BI10.1-7 | Molecular Biology — Summary & Reflection

REFLECT

Now that you've learned about the molecular machinery of life, take a moment to connect these concepts:

1. Concrete experience: Think about the COVID-19 RT-PCR test. You (or someone you know) probably had a nasal swab taken. That swab collected cells containing viral RNA. Trace the molecular steps: How does RT-PCR detect viral RNA? Why is it called "reverse transcription" PCR?

1. Reflective observation: Consider the gout case from the beginning. The patient's uric acid was 11.2 mg/dL. Now you know that uric acid comes from purine degradation via xanthine oxidase. Why does allopurinol help? What would happen to hypoxanthine and xanthine levels in a patient taking allopurinol?

1. Abstract conceptualisation: The central dogma says DNA → RNA → Protein. But retroviruses (like HIV) use reverse transcriptase to go RNA → DNA. How does this challenge the original dogma? What implications does this have for HIV treatment?

1. Active experimentation: If you were designing a gene therapy for sickle cell disease using CRISPR, what specific DNA sequence would you target? What change would you make?

Connections across subjects:
- You're currently studying Cerebellum in Anatomy — these topics connect because they both relate to the nervous system.
- You're currently studying Cranial nerve nuclei & Cerebral hemispheres in Anatomy — these topics connect because they both relate to the nervous system.
- You're currently studying Histology & Embryology (Neuroanatomy) in Anatomy — these topics connect because they both relate to the nervous system.

KEY TAKEAWAYS

Key Takeaways — Molecular Biology (BI10.1-BI10.7):

1. Nucleotides are the building blocks of DNA and RNA, each containing a nitrogenous base (purine or pyrimidine), a pentose sugar, and a phosphate group. Nucleotides also serve as energy carriers (ATP), signalling molecules (cAMP), and coenzyme components (NAD+, FAD).
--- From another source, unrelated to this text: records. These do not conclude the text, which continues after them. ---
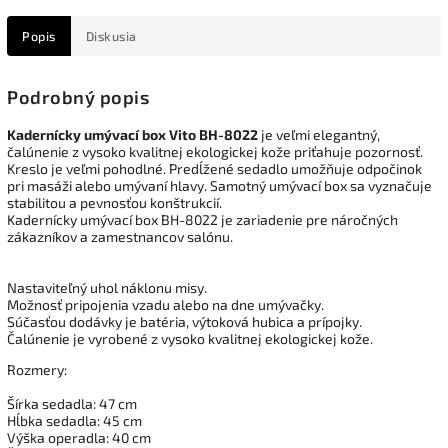
Popis
Diskusia
Podrobný popis
Kadernícky umývací box Vito BH-8022
je veľmi elegantný,
čalúnenie z vysoko kvalitnej ekologickej kože priťahuje pozornosť.
Kreslo je veľmi pohodlné. Predĺžené sedadlo umožňuje odpočinok
pri masáži alebo umývaní hlavy. Samotný umývací box sa vyznačuje
stabilitou a pevnosťou konštrukcií.
Kadernícky umývací box BH-8022 je zariadenie pre náročných
zákazníkov a zamestnancov salónu.
Nastaviteľný uhol náklonu misy.
Možnosť pripojenia vzadu alebo na dne umývačky.
Súčasťou dodávky je batéria, výtoková hubica a prípojky.
Čalúnenie je vyrobené z vysoko kvalitnej ekologickej kože.
Rozmery:
Šírka sedadla: 47 cm
Hĺbka sedadla: 45 cm
Výška operadla: 40 cm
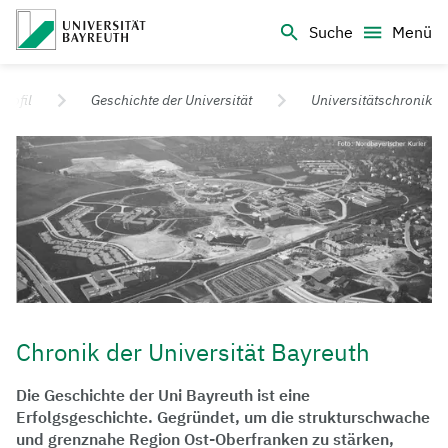
Logo Universität Bayreuth
Suche
Menü
Universität Bayreuth – Deine Top-Campus-Uni
Profil
Geschichte der Universität
Universitätschronik
Chronik der Universität Bayreuth
Die Geschichte der Uni Bayreuth ist eine
Erfolgsgeschichte. Gegründet, um die strukturschwache
und grenznahe Region Ost-Oberfranken zu stärken,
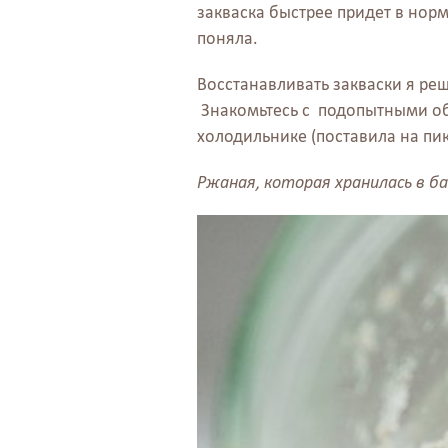
закваска быстрее придет в норму
поняла.
Восстанавливать закваски я ре
Знакомьтесь с подопытными обр
холодильнике (поставила на пик
Ржаная, которая хранилась в ба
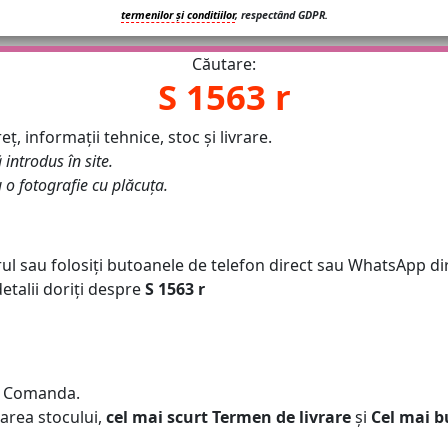
termenilor și conditiilor
, respectând GDPR.
Căutare:
S 1563 r
ț, informații tehnice, stoc și livrare.
 introdus în site.
u o fotografie cu plăcuța.
ul sau folosiți butoanele de telefon direct sau WhatsApp dir
talii doriți despre
S 1563 r
 Comanda.
area stocului,
cel mai scurt Termen de livrare
și
Cel mai b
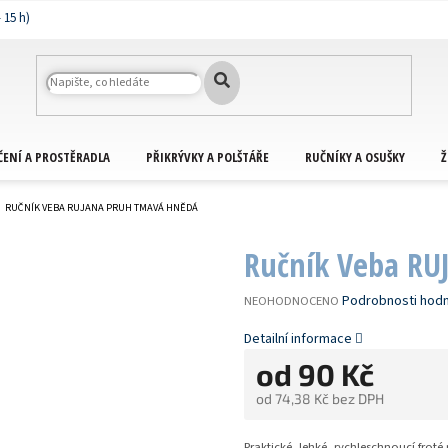
ČENÍ A PROSTĚRADLA
PŘIKRÝVKY A POLŠTÁŘE
RUČNÍKY A OSUŠKY
Ž
RUČNÍK VEBA RUJANA PRUH TMAVÁ HNĚDÁ
Ručník Veba RU
PRŮMĚRNÉ
Podrobnosti hod
NEOHODNOCENO
HODNOCENÍ
PRODUKTU
Detailní informace
JE
od
90 Kč
0,0
Z
od
74,38 Kč
bez DPH
5
HVĚZDIČEK.
Měrná
cena:
Praktické, lehké, rychleschnoucí froté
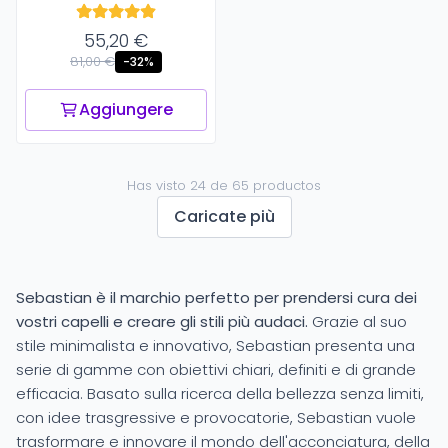
55,20 €
81,00 €
-32%
Aggiungere
Has visto 24 de 65 productos
Caricate più
Sebastian è il marchio perfetto per prendersi cura dei
vostri capelli e creare gli stili più audaci.
Grazie al suo
stile minimalista e innovativo, Sebastian presenta una
serie di gamme con obiettivi chiari, definiti e di grande
efficacia. Basato sulla ricerca della bellezza senza limiti,
con idee trasgressive e provocatorie, Sebastian vuole
trasformare e innovare il mondo dell'acconciatura, della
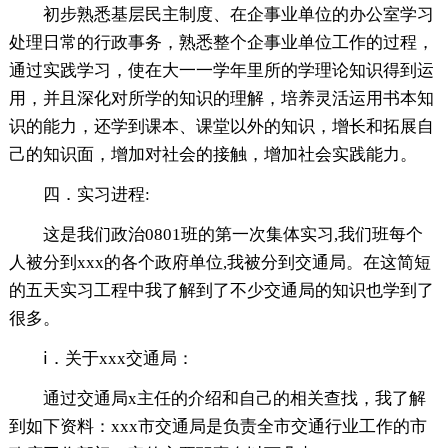
初步熟悉基层民主制度、在企事业单位的办公室学习
处理日常的行政事务，熟悉整个企事业单位工作的过程，
通过实践学习，使在大一一学年里所的学理论知识得到运
用，并且深化对所学的知识的理解，培养灵活运用书本知
识的能力，还学到课本、课堂以外的知识，增长和拓展自
己的知识面，增加对社会的接触，增加社会实践能力。
四．实习进程:
这是我们政治0801班的第一次集体实习,我们班每个
人被分到xxx的各个政府单位,我被分到交通局。在这简短
的五天实习工程中我了解到了不少交通局的知识也学到了
很多。
ⅰ．关于xxx交通局：
通过交通局x主任的介绍和自己的相关查找，我了解
到如下资料：xxx市交通局是负责全市交通行业工作的市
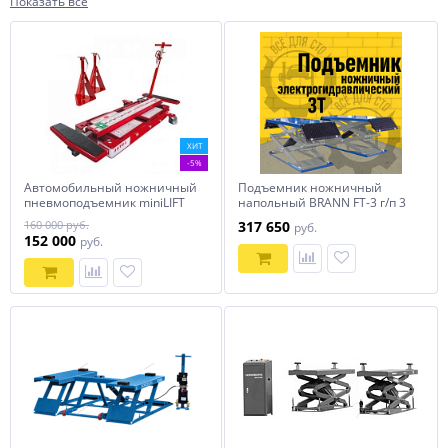
Показать все
ХИТ
-5%
Автомобильный ножничный
Подъемник ножничный
пневмоподъемник miniLIFT
напольный BRANN FT-3 г/п 3
AE100.1 CLASSIC
тонны
160 000 руб.
317 650
руб.
152 000
руб.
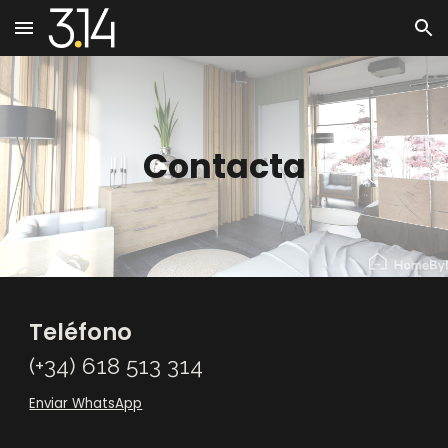
Skip to main content
Skip to navigation
Contacta
Teléfono
(+34) 618 513 314
Enviar WhatsApp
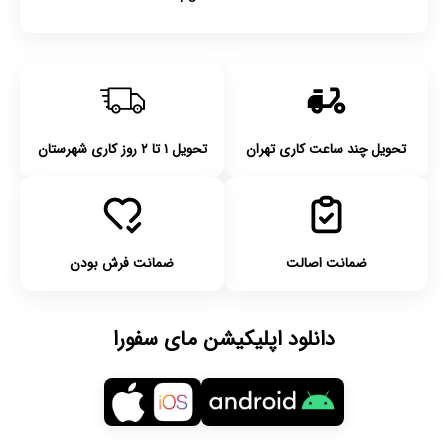
تحویل چند ساعت کاری تهران
تحویل ۱ تا ۲ روز کاری شهرستان
ضمانت اصالت
ضمانت فرش بودن
دانلود اپلیکیشن مای سفورا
1. Purine synthesis occurs via two pathways: de novo (energy-expensive, building from scratch to IMP) and salvage (recycling free bases via HGPRT and APRT). The salvage pathway is critical for brain and bone marrow.

1. Purine degradation produces uric acid as the end product. Xanthine oxidase catalyses the final steps. Enzyme defects cause Lesch-Nyhan syndrome (HGPRT deficiency) and SCID (ADA deficiency). Allopurinol treats gout by inhibiting xanthine oxidase.

1. The central dogma — DNA replication (semi-conservative, by DNA polymerase), transcription (by RNA polymerase, with mRNA processing), and translation (ribosome reads codons, tRNA delivers amino acids) — describes the information flow in cells.

1. DNA repair mechanisms (mismatch, base excision, nucleotide excision, double-strand break repair) protect genomic integrity. Defects cause Lynch syndrome (MMR), xeroderma pigmentosum (NER), and BRCA-related cancers.

1. Gene regulation operates at multiple levels: transcriptional (promoters, enhancers, operons), epigenetic (DNA methylation, histone modification), post-transcriptional (miRNA, mRNA stability), and translational.

1. Molecular technologies — recombinant DNA technology (recombinant insulin, vaccines), PCR (COVID testing, TB diagnosis), microarray (gene profiling), FISH (chromosomal analysis), and CRISPR-Cas9 (gene editing) — are transforming diagnostics and therapy.